‘Captain Marvel’ Review

Lord, grant me the confidence of a mediocre movie about a cosmically powered white woman

Captain Marvel

Plot points for Captain Marvel will be discussed below.

Captain Marvel is a big bowl of mediocrity, a soup comprised of an underwhelming, lightweight lead saddled with poorly edited action scenes that's set to a disastrously-on-the-nose soundtrack in service of a script that offers little in the way of deviation from the comic book movie mold, with a few winning bit performances that keep the thing from being a total waste of your time.

Indeed, the most emotionally resonant moment in the film came during the opening credits. The Marvel Studios logo, which typically showcases the brand's cavalcade of heroes in a variety of poses, instead featured iconic Marvel mastermind Stan Lee in his various cameos. A title card after the animation read, simply, "Thank you, Stan." It's the closest thing to a genuine sentiment that Captain Marvel has to offer.

What follows is pretty standard superhero origin story stuff. Vers (Brie Larson) is training for battle on the Kree home world, trying to learn to control her powers and her emotions in order to better serve as a warrior against the Skrull hordes. Skrulls are tricky, you see: they can shapeshift, able to mimic anyone they lay eyes on. The Kree are trying to wipe them out for … some reason. General ickiness, I guess.

Yada yada yada, Vers winds up on Earth—a planet that, for some reason, seems very familiar to her. And to us, given that it's Earth ca. 1995. Look at the Blockbuster Videos! Marvel at the payphones! Gaze upon the two-way pagers that mark the height of technological sophistication!

It is on Earth that Vers meets Nick Fury (Samuel L. Jackson), Agent of SHIELD, and Talos (Ben Mendelsohn), Skrull general. It is also on Earth that she learns her name is actually Carol Danvers and that she is Strong and also that she is Powerful and definitely that she Doesn't Need No Man Telling Her To Smile Because That Is The Worst Thing You Can Say To A Lady.

What she doesn't learn, sadly, is how to be an interesting onscreen presence. There's nothing remarkable or unusual about Danvers, nothing that gives us a reason to cheer for her. She's a null set, a blank, a hero whose heroism stems from nothing. Reinforcing this blankness is Brie's affect, which is charmless and stiff. She's just kind of awkward, her lack of charisma and screen presence only made more obvious when compared to the wattage thrown off by Jude Law (who plays her Kree handler, Yon-Rogg), Samuel L. Jackson (who shines through the de-aging wizardry previously used in Captain America: Civil War and Ant-Man and the Wasp), and Mendelsohn (who manages a more emotionally authentic performance despite being buried under layers of makeup and prosthetics).

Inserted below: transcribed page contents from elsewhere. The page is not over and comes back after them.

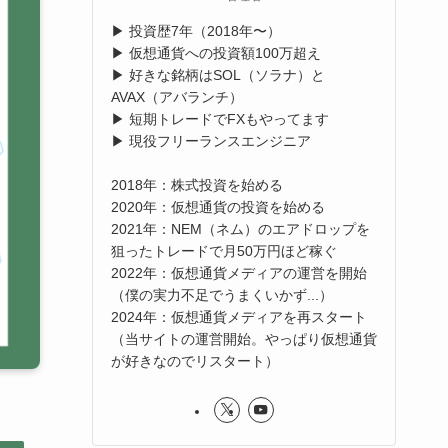
▶︎ 投資歴7年（2018年〜）
▶︎ 仮想通貨への投資額100万超え
▶︎ 好きな銘柄はSOL（ソラナ）と
AVAX（アバランチ）
▶︎ 短期トレードでFXもやってます
▶︎ 現役フリーランスエンジニア
2018年：株式投資を始める
2020年：仮想通貨の投資を始める
2021年：NEM（ネム）のエアドロップを
狙ったトレードで月50万円ほど稼ぐ
2022年：仮想通貨メディアの運営を開始
（僕の実力不足でうまくいかず...）
2024年：仮想通貨メディアを再スタート
（当サイトの運営開始。やっぱり仮想通貨
が好きなのでリスタート）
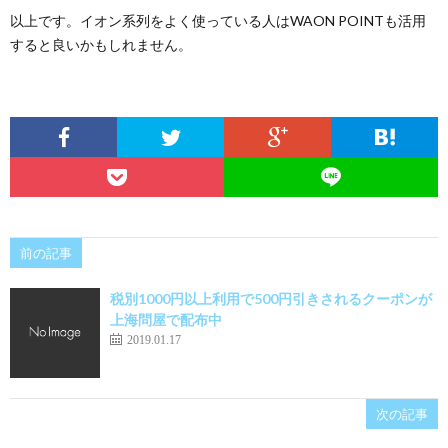
以上です。イオン系列をよく使っている人はWAON POINTも活用
すると良いかもしれません。
前の記事
税別1000円以上利用で500円引きされるクーポンが
上海問屋で配布中
2019.01.17
次の記事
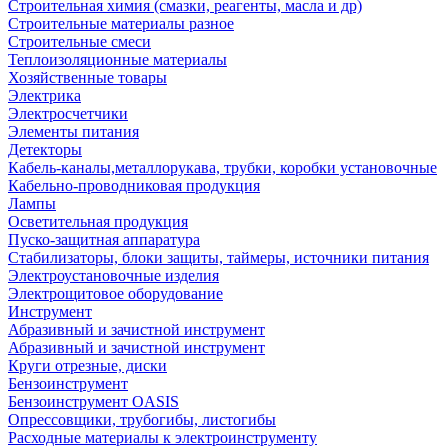
Строительная химия (смазки, реагенты, масла и др)
Строительные материалы разное
Строительные смеси
Теплоизоляционные материалы
Хозяйственные товары
Электрика
Электросчетчики
Элементы питания
Детекторы
Кабель-каналы,металлорукава, трубки, коробки установочные
Кабельно-проводниковая продукция
Лампы
Осветительная продукция
Пуско-защитная аппаратура
Стабилизаторы, блоки защиты, таймеры, источники питания
Электроустановочные изделия
Электрощитовое оборудование
Инструмент
Абразивный и зачистной инструмент
Абразивный и зачистной инструмент
Круги отрезные, диски
Бензоинструмент
Бензоинструмент OASIS
Опрессовщики, трубогибы, листогибы
Расходные материалы к электроинструменту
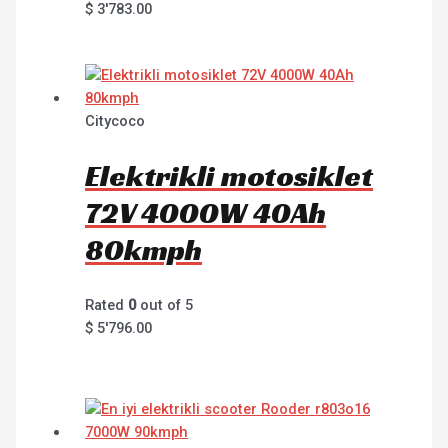
$
3'783.00
Citycoco
Elektrikli motosiklet
72V 4000W 40Ah
80kmph
Rated
0
out of 5
$
5'796.00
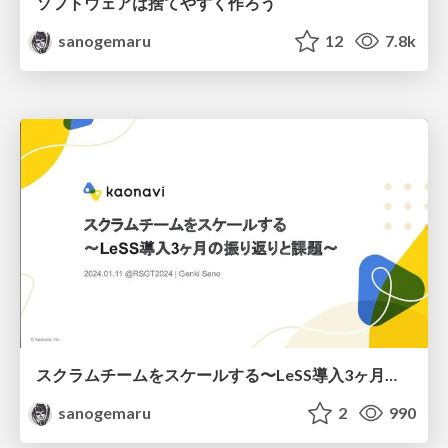
ソフトウェアは捨てやすく作ろう
sanogemaru
12
7.8k
スクラムチームをスケールする〜LeSS導入3ヶ月の振り返りと課題〜
sanogemaru
2
990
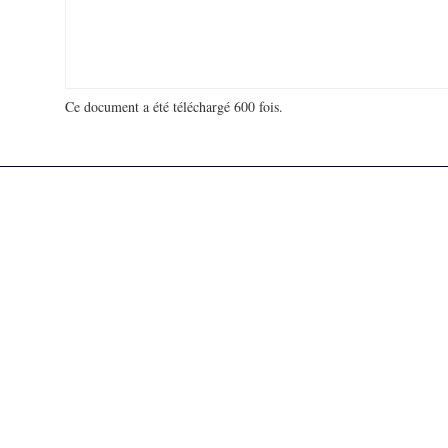
Ce document a été téléchargé 600 fois.
18 925 240 visites - 680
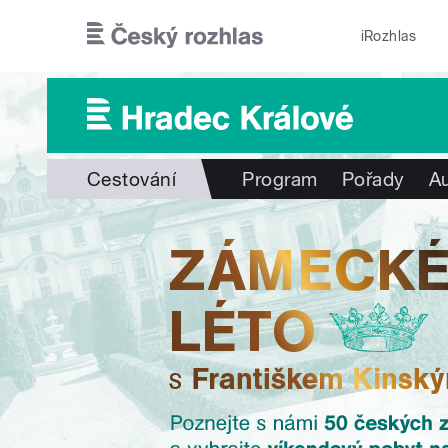
Přejít k hlavnímu obsahu
iRozhlas
Cestování
Program
Pořady
Au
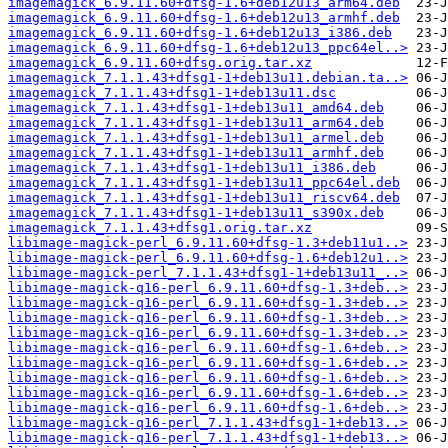
imagemagick_6.9.11.60+dfsg-1.6+deb12u13_arm64.deb
imagemagick_6.9.11.60+dfsg-1.6+deb12u13_armhf.deb
imagemagick_6.9.11.60+dfsg-1.6+deb12u13_i386.deb
imagemagick_6.9.11.60+dfsg-1.6+deb12u13_ppc64el..>
imagemagick_6.9.11.60+dfsg.orig.tar.xz
imagemagick_7.1.1.43+dfsg1-1+deb13u11.debian.ta..>
imagemagick_7.1.1.43+dfsg1-1+deb13u11.dsc
imagemagick_7.1.1.43+dfsg1-1+deb13u11_amd64.deb
imagemagick_7.1.1.43+dfsg1-1+deb13u11_arm64.deb
imagemagick_7.1.1.43+dfsg1-1+deb13u11_armel.deb
imagemagick_7.1.1.43+dfsg1-1+deb13u11_armhf.deb
imagemagick_7.1.1.43+dfsg1-1+deb13u11_i386.deb
imagemagick_7.1.1.43+dfsg1-1+deb13u11_ppc64el.deb
imagemagick_7.1.1.43+dfsg1-1+deb13u11_riscv64.deb
imagemagick_7.1.1.43+dfsg1-1+deb13u11_s390x.deb
imagemagick_7.1.1.43+dfsg1.orig.tar.xz
libimage-magick-perl_6.9.11.60+dfsg-1.3+deb11u1..>
libimage-magick-perl_6.9.11.60+dfsg-1.6+deb12u1..>
libimage-magick-perl_7.1.1.43+dfsg1-1+deb13u11_..>
libimage-magick-q16-perl_6.9.11.60+dfsg-1.3+deb..>
libimage-magick-q16-perl_6.9.11.60+dfsg-1.3+deb..>
libimage-magick-q16-perl_6.9.11.60+dfsg-1.3+deb..>
libimage-magick-q16-perl_6.9.11.60+dfsg-1.3+deb..>
libimage-magick-q16-perl_6.9.11.60+dfsg-1.6+deb..>
libimage-magick-q16-perl_6.9.11.60+dfsg-1.6+deb..>
libimage-magick-q16-perl_6.9.11.60+dfsg-1.6+deb..>
libimage-magick-q16-perl_6.9.11.60+dfsg-1.6+deb..>
libimage-magick-q16-perl_6.9.11.60+dfsg-1.6+deb..>
libimage-magick-q16-perl_7.1.1.43+dfsg1-1+deb13..>
libimage-magick-q16-perl_7.1.1.43+dfsg1-1+deb13..>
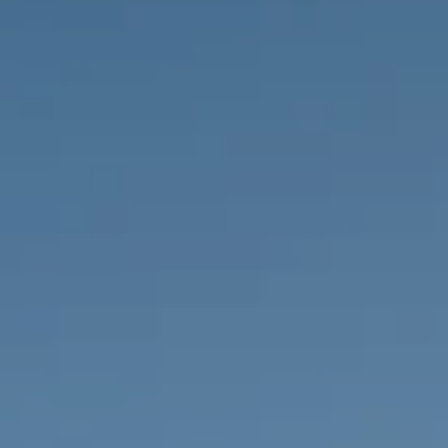
PROPRIÉTÉS QUE NOUS
DE
ANNONCES PRIVéES
PT
RU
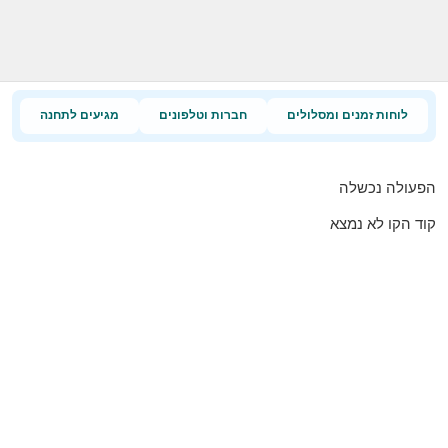
לוחות זמנים ומסלולים
חברות וטלפונים
מגיעים לתחנה
הפעולה נכשלה
קוד הקו לא נמצא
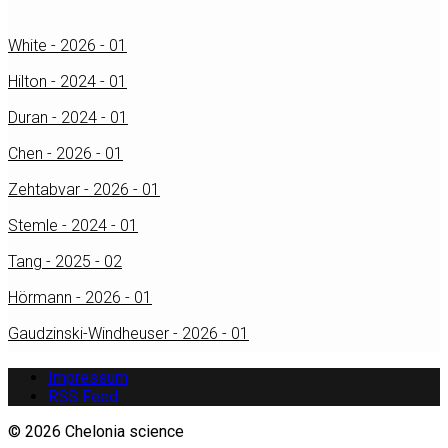
White - 2026 - 01
Hilton - 2024 - 01
Duran - 2024 - 01
Chen - 2026 - 01
Zehtabvar - 2026 - 01
Stemle - 2024 - 01
Tang - 2025 - 02
Hörmann - 2026 - 01
Gaudzinski-Windheuser - 2026 - 01
Impressum
RSS Feed
© 2026 Chelonia science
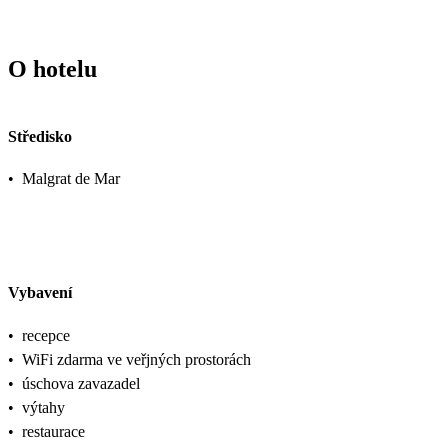
O hotelu
Středisko
•
Malgrat de Mar
Vybavení
•
recepce
•
WiFi zdarma ve veřjných prostorách
•
úschova zavazadel
•
výtahy
•
restaurace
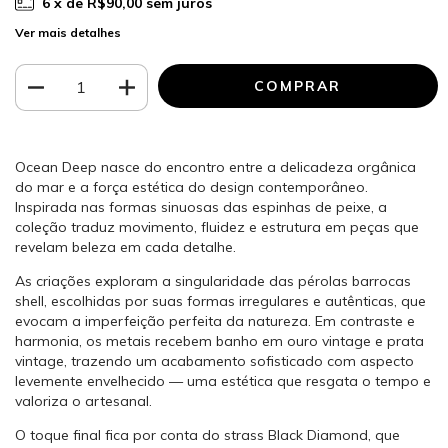
6
x de
R$90,00
sem juros
Ver mais detalhes
Ocean Deep nasce do encontro entre a delicadeza orgânica
do mar e a força estética do design contemporâneo.
Inspirada nas formas sinuosas das espinhas de peixe, a
coleção traduz movimento, fluidez e estrutura em peças que
revelam beleza em cada detalhe.
As criações exploram a singularidade das pérolas barrocas
shell, escolhidas por suas formas irregulares e autênticas, que
evocam a imperfeição perfeita da natureza. Em contraste e
harmonia, os metais recebem banho em ouro vintage e prata
vintage, trazendo um acabamento sofisticado com aspecto
levemente envelhecido — uma estética que resgata o tempo e
valoriza o artesanal.
O toque final fica por conta do strass Black Diamond, que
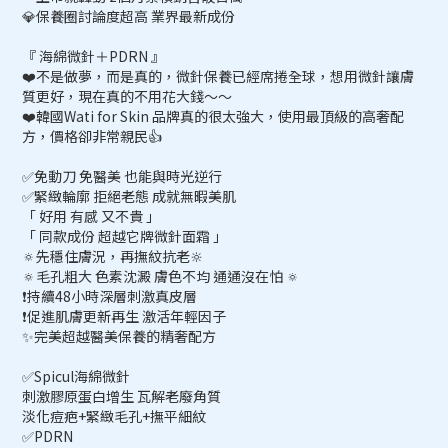
💎保養圈討論度超高 業界最新成份
『 海綿微針＋PDRN 』
❤️不是做夢，而是真的，微針保養已經席捲全球，想用微針讓膚
質更好，現在真的不用花大錢～～
❤️韓國Wati for Skin 品牌真的很太強大，使用最頂級的高奢配
方，價格卻非常親民👍
✅免動刀 免醫美 也能與時光逆行
✅緊緻輪廓 拒絕老態 成就無暇美肌
「 好用 有感 又不貴 」
「 同款成份 超越它牌微針面霜 」
🔅先穩住膚況，再撫紋抗老🔆
🔅毛孔粗大 色素沈澱 膚色不均 通通沒在怕 🔅
❗️持續48小時深層刺激真皮層
❗️促進肌膚更新再生 激活年輕因子
✨完美超越醫美保養的精奢配方
✅Spicul海綿微針
刺激膠原蛋白增生 瓦解老廢角質
淡化痘疤+緊緻毛孔+撫平細紋
✅PDRN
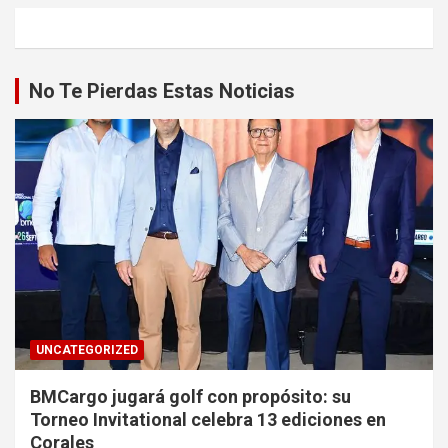
No Te Pierdas Estas Noticias
UNCATEGORIZED
BMCargo jugará golf con propósito: su
Torneo Invitational celebra 13 ediciones en
Corales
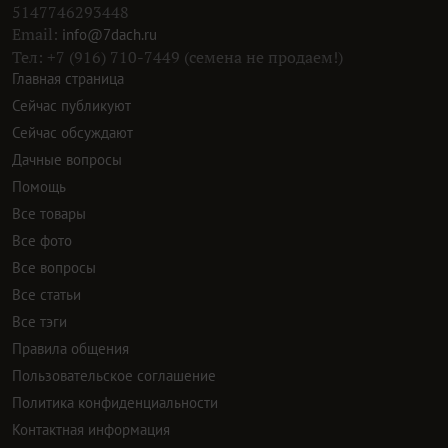
5147746293448
Email:
info@7dach.ru
Тел: +7 (916) 710-7449 (семена не продаем!)
Главная страница
Сейчас публикуют
Сейчас обсуждают
Дачные вопросы
Помощь
Все товары
Все фото
Все вопросы
Все статьи
Все тэги
Правила общения
Пользовательское соглашение
Политика конфиденциальности
Контактная информация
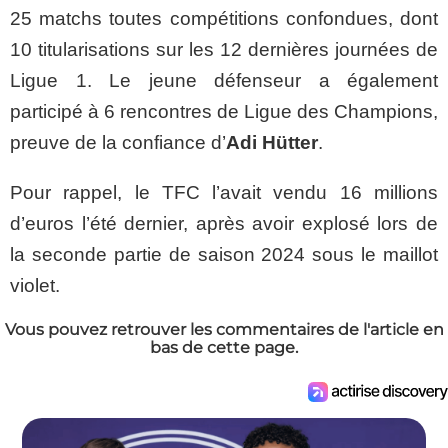
25 matchs toutes compétitions confondues, dont
10 titularisations sur les 12 dernières journées de
Ligue 1. Le jeune défenseur a également
participé à 6 rencontres de Ligue des Champions,
preuve de la confiance d’
Adi Hütter
.
Pour rappel, le TFC l’avait vendu 16 millions
d’euros l’été dernier, après avoir explosé lors de
la seconde partie de saison 2024 sous le maillot
violet.
Vous pouvez retrouver les commentaires de l'article en
bas de cette page.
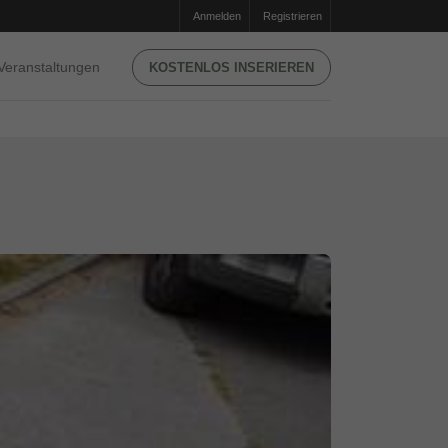
Anmelden
Registrieren
Veranstaltungen
KOSTENLOS INSERIEREN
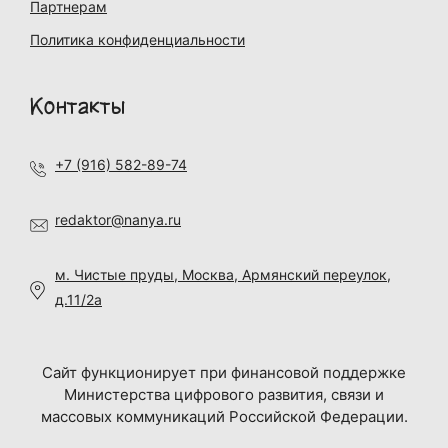
Партнерам
Политика конфиденциальности
Контакты
+7 (916) 582-89-74
redaktor@nanya.ru
м. Чистые пруды, Москва, Армянский переулок,
д.11/2а
Сайт функционирует при финансовой поддержке
Министерства цифрового развития, связи и
массовых коммуникаций Российской Федерации.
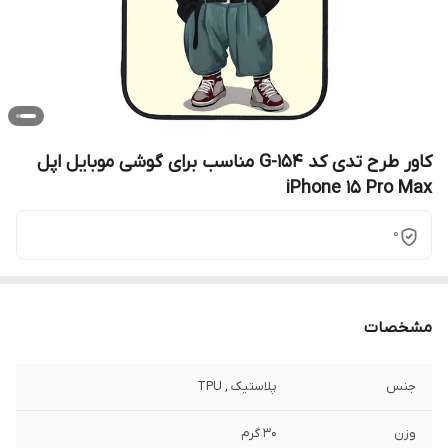
کاور طرح تدی کد G-154 مناسب برای گوشی موبایل اپل
iPhone 15 Pro Max
0
مشخصات
جنس
پلاستیک , TPU
وزن
30 گرم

The biggest problem with Larson's performance is that her voice, simply, has no presence. It doesn't resonate; it just drifts off into the ether. She lacks the steel of Angelina Jolie (Wanted) or Sigourney Weaver (Alien), the exotic appeal of Gal Gadot (Wonder Woman) or Alicia Vikander (Tomb Raider). She doesn't even have the panicked, frayed depth of feeling conveyed by Jennifer Lawrence in the Hunger Games movies. This is to say nothing of her onscreen counterparts, Jackson, Law, and Mendelsohn, three actors with iconic and instantly recognizable timbres. It's telling that Captain Marvel is more interesting when it's focused on Nick Fury or some random Skrull than on the title character.

And yet, still, all of this could be forgiven if Captain Marvel were, at the very least, an entertaining bit of spectacle. Alas, directors/writers Anna Boden and Ryan Fleck seemingly have no idea how to put together an eye-catching action sequence, substituting chaotic cutting for coherent combat. Outside of an initial bit of training between Yon-Rogg and Vers, there's no flow in any of the fights. When they aren't choppily edited, as when Danvers flees a Skrull ship while her hands are manacled, they're shrouded in ugly, obscuring darkness, as when she and her team of Kree warriors assault a planet infested by Skrulls. Don't even get me started on the musical cues, which seem to have been crafted by a radio station intern asked to cull hits from 90s bands with female lead singers. If you don't groan out loud when No Doubt's "Just a Girl" starts playing, you're dead inside.

Worse still is the moment when Captain Marvel fully unleashes her power cosmic. She resembles nothing so much as a half-thought-through anime character, firing energy blasts from her hands at someone else who is firing energy blasts from their hands, the collision of colors failing to convey anything approaching real stakes. By scene's end, Captain Marvel is glowing gold, her hair floating upwards. And I realized what, exactly, this whole enterprise reminded me of.

She's just an off-brand Goku. This movie is a 130-minute episode of Dragonball Z. And Captain Marvel is roughly as interesting—thematically, aesthetically—as a mid-season episode of that long-running cartoon.